Our new AI Prompt Builder converts:
Raw Idea
into
Professional Prompt
while automatically generating:
- Roles
- Constraints
- Output contracts
- Safety instructions
Why We Built Prompt Optimizer
Our AI Prompt Optimizer converts:
Professional Prompt
into
Optimized Prompt
while generating:
- Compression reports
- Preservation analysis
- Token savings metrics
- CSP v1 representations
Why We Built Prompt Architect Suite
Eventually we realized users needed a complete workflow.
AI Prompt Architect Suite combines:
Prompt Builder
↓
Prompt Analysis
↓
Prompt Optimization
↓
Compression Report
↓
Export Package
into a repeatable, guided process.
Future Research Directions
CSP v1 is an experiment.
Not a standard.
Not a benchmark.
Not a claim that structured prompts are always better.

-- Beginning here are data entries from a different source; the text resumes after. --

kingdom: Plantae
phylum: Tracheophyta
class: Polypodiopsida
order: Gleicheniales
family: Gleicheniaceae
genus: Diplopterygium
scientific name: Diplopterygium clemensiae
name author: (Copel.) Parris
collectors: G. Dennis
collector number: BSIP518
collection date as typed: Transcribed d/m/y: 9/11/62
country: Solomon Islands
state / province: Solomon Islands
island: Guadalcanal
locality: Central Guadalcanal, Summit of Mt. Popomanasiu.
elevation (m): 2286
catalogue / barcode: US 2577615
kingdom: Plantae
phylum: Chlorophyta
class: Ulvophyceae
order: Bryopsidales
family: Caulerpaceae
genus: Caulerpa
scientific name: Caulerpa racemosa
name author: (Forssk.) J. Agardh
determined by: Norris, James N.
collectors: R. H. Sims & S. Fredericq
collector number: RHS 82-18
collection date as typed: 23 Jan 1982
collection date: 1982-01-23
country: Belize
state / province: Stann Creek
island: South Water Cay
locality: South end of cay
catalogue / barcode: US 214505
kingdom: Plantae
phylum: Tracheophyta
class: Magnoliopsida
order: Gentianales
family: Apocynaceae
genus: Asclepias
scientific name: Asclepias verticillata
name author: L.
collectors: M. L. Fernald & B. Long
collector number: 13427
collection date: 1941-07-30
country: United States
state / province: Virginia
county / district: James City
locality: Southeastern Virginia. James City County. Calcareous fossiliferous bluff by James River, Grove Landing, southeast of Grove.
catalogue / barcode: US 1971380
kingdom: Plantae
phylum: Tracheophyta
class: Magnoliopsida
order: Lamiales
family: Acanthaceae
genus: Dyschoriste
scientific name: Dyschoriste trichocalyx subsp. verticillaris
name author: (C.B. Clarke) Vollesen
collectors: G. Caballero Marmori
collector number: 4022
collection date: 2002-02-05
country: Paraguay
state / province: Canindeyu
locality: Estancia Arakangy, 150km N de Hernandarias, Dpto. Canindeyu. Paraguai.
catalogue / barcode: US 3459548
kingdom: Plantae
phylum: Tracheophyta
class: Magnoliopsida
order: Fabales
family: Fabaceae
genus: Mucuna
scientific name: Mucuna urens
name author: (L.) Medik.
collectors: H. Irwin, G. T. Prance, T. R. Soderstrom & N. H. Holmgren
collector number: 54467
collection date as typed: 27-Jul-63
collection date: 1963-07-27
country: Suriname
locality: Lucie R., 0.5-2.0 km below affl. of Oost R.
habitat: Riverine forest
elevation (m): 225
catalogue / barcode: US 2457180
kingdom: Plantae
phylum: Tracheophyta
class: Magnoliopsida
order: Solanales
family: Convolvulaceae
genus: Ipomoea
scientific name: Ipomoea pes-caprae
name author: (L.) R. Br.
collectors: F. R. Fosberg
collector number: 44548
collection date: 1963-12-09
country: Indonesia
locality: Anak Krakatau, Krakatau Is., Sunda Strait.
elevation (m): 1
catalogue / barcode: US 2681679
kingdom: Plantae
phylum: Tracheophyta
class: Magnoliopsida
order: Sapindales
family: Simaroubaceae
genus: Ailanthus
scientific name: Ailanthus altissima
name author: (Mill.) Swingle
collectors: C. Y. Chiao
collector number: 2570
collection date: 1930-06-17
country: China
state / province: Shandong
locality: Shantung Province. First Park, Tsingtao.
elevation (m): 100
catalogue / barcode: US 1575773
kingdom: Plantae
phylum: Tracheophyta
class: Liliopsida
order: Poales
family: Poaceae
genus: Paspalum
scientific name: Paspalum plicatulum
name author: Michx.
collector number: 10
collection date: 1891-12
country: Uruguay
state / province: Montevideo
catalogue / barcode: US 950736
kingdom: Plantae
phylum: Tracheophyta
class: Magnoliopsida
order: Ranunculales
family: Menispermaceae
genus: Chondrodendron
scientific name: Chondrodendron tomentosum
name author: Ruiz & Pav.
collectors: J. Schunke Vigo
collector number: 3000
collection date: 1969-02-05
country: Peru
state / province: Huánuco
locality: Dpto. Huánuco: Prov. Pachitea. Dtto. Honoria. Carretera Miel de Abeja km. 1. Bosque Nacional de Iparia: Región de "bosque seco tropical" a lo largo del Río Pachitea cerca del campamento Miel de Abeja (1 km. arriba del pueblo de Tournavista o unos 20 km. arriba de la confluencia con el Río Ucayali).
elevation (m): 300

However, we believe several areas deserve further exploration:
Prompt Versioning
Treat prompts like source code.
Prompt Diffing
Compare prompt revisions.
Prompt Quality Analysis
Detect missing guardrails and contradictions.
Agent Configuration DSLs
Represent agent capabilities as structured definitions.
Workflow-to-Prompt Compilation
Generate prompts directly from workflow configurations.
Final Thoughts
Prompt engineering is still young.
Today, most prompts are written manually as English documents.
Tomorrow, prompts may become:
- Generated
- Structured
- Versioned
- Optimized
- Compiled
CSP v1 is our attempt to explore what that future might look like.
Whether CSP v1 survives or evolves into something else, one thing has become clear:
Prompts are increasingly behaving less like documents and more like software artifacts.
And software artifacts benefit from structure.